Le phrasé du thème doit rester legato, mais la mélodie (main gauche) doit se détacher avec plus d’intensité et de netteté par rapport aux notes d’accompagnement. Les notes basses, quant à elles, seront jouées tenues (legato) et un peu plus présentes, afin de s’équilibrer harmonieusement avec la mélodie et les vagues de la main droite.

pédale :

L’utilisation de la pédale de sustain se révèle particulièrement précieuse dans ce morceau. Elle pourra donner une véritable épaisseur à l’ensemble si on la maintient assez longtemps. En revanche, prenez soin de ne jamais superposer deux harmonies différentes.

nuances :

La nuance au piano ne se limite pas à la simple intensité : elle englobe aussi la dynamique et l’accentuation. Dans le premier thème, il est essentiel de mettre en valeur la mélodie. Dans les ponts, les crescendos et decrescendos permettront de créer l’ampleur et le mouvement des vagues. Dans le second pont, les basses de la main gauche guideront les nuances à adopter pour dynamiser l’ensemble. Certaines notes peuvent être mises en relief, tandis qu’une section entière peut s’embraser ou, au contraire, s’adoucir.

3- improvisation

L’improvisation dans ce morceau s’articulera en deux parties, organisées autour d’une étude de virtuosité.
La première partie mettra en jeu une main droite s’étendant sur deux octaves (sol, do, sol), accompagnée d’une mélodie à la main gauche en do mineur.
La seconde partie, construite sur une octave (sol, si, sol), donnera lieu à une improvisation à la main gauche en mi mineur. L’objectif sera de jouer le plus aigu possible, afin de se mêler aux notes de la main droite, créant ainsi une tension particulière qui exprime l’idée de transe.

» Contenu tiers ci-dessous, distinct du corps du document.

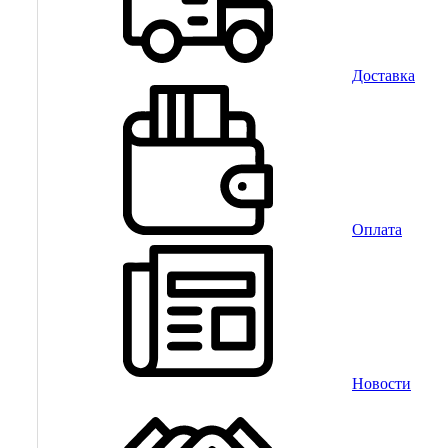
Доставка
Оплата
Новости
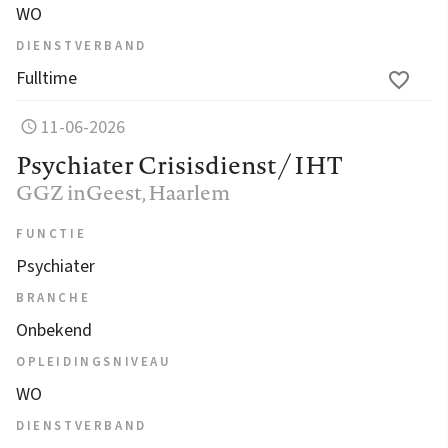
WO
DIENSTVERBAND
Fulltime
11-06-2026
Psychiater Crisisdienst / IHT
GGZ inGeest
, Haarlem
FUNCTIE
Psychiater
BRANCHE
Onbekend
OPLEIDINGSNIVEAU
WO
DIENSTVERBAND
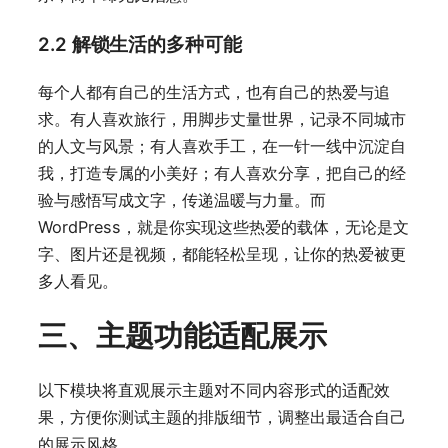
2.2 解锁生活的多种可能
每个人都有自己的生活方式，也有自己的热爱与追
求。有人喜欢旅行，用脚步丈量世界，记录不同城市
的人文与风景；有人喜欢手工，在一针一线中沉淀自
我，打造专属的小美好；有人喜欢分享，把自己的经
验与感悟写成文字，传递温暖与力量。而
WordPress，就是你实现这些热爱的载体，无论是文
字、图片还是视频，都能轻松呈现，让你的热爱被更
多人看见。
三、主题功能适配展示
以下模块将直观展示主题对不同内容形式的适配效
果，方便你测试主题的排版细节，调整出最适合自己
的展示风格。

Une improvisation est proposée à titre d’exemple dans la partition : vous pouvez vous en inspirer pour trouver votre propre interprétation de cette partie.

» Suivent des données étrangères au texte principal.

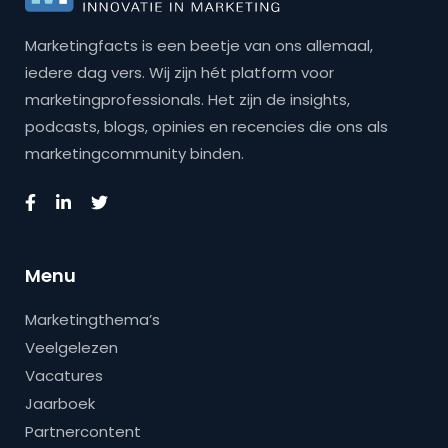
Marketingfacts is een beetje van ons allemaal,
iedere dag vers. Wij zijn hét platform voor
marketingprofessionals. Het zijn de insights,
podcasts, blogs, opinies en recencies die ons als
marketingcommunity binden.
Menu
Marketingthema’s
Veelgelezen
Vacatures
Jaarboek
Partnercontent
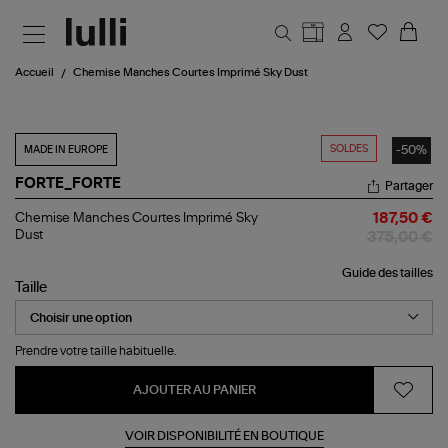
Aller au contenu principal
Accueil
Chemise Manches Courtes Imprimé Sky Dust
SOLDES
-50%
MADE IN EUROPE
FORTE_FORTE
Partager
Chemise
Chemise Manches Courtes Imprimé Sky
187,50 €
Manches
Dust
375,00 €
Courtes
Imprimé
Guide des tailles
Sky
Taille
Dust
Prendre votre taille habituelle.
AJOUTER AU PANIER
VOIR DISPONIBILITÉ EN BOUTIQUE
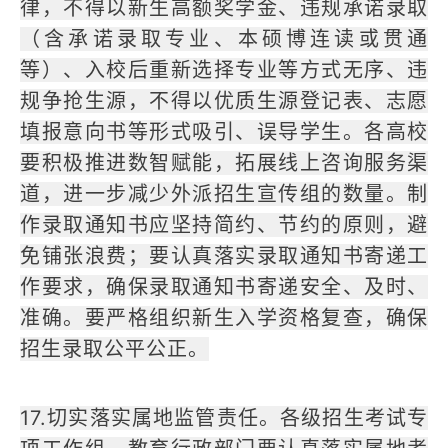
律，不得以新生高额奖学金、违规承诺录取
（含承诺录取专业、本硕博连读或贯通
等）、入校后重新选择专业等方式无序、违
规争抢生源，不得以优质生源登记表、志愿
填报意向书等形式吸引、误导学生。各高校
要积极推进数智赋能，拓展线上咨询服务渠
道，进一步减少外派招生宣传组的数量。制
作录取通知书应坚持简约、节约的原则，避
免铺张浪费；要认真落实录取通知书寄递工
作要求，确保录取通知书寄递安全、及时、
准确。要严格组织新生入学资格复查，确保
招生录取公平公正。
17.切实落实属地监管责任。各级招生考试专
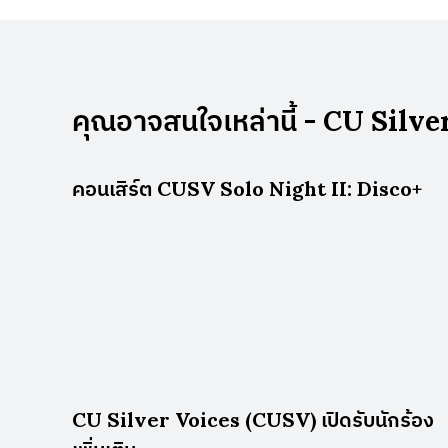
คุณอาจสนใจเหล่านี้ - CU Silve
คอนเสิร์ต CUSV Solo Night II: Disco+
CU Silver Voices (CUSV) เปิดรับนักร้อง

Les octaves à la main gauche apporteront plus de force à votre jeu.
Les accords diatoniques, fondés sur la gamme, pourront quant à eux ajouter une touche de mystère. Pour plus de clarté dans les accords, il sera judicieux de jouer la main droite une octave au-dessus.
Beaucoup d’autres accords et successions d’accords sont bien sûr possibles.

Pour structurer vos improvisations, privilégiez toujours la construction de vos phrases musicales selon des cycles de mesures paires. Les groupements de 4 et 8 mesures s’avèrent particulièrement efficaces pour créer une cohérence rythmique et harmonique.

L’improvisation sur ce morceau gagnera en richesse et en originalité en mêlant habilement lignes mélodiques variées et parties en accords, structurées selon des cycles de quatre ou huit mesures. Pour que l’ensemble reste cohérent et captivant, il est essentiel de respecter une courbe (avec un climax) ou une construction logique avec des lieux de contraste de nuances: passages apaisés alternant avec des moments plus agités. Bien sûr, de nombreuses autres approches sont envisageables pour obtenir un résultat encore plus varié et intéressant.

Laissez-vous guider par votre inspiration.

4- structure du morceau

Introduction ad lib

Thème joué 2 fois (avec reprise)

Pont 1

Improvisation 1 et 2 ad libitum

Pont 2

Thème joué 1 fois (vers sortie 3)

Pont 3

Thème joué en partie 1 fois (1 octave plus bas) jusqu’à Fine

fin ou coda :

L’interprète est libre de conclure selon son inspiration personnelle, pour une fin plus personnelle et expressive.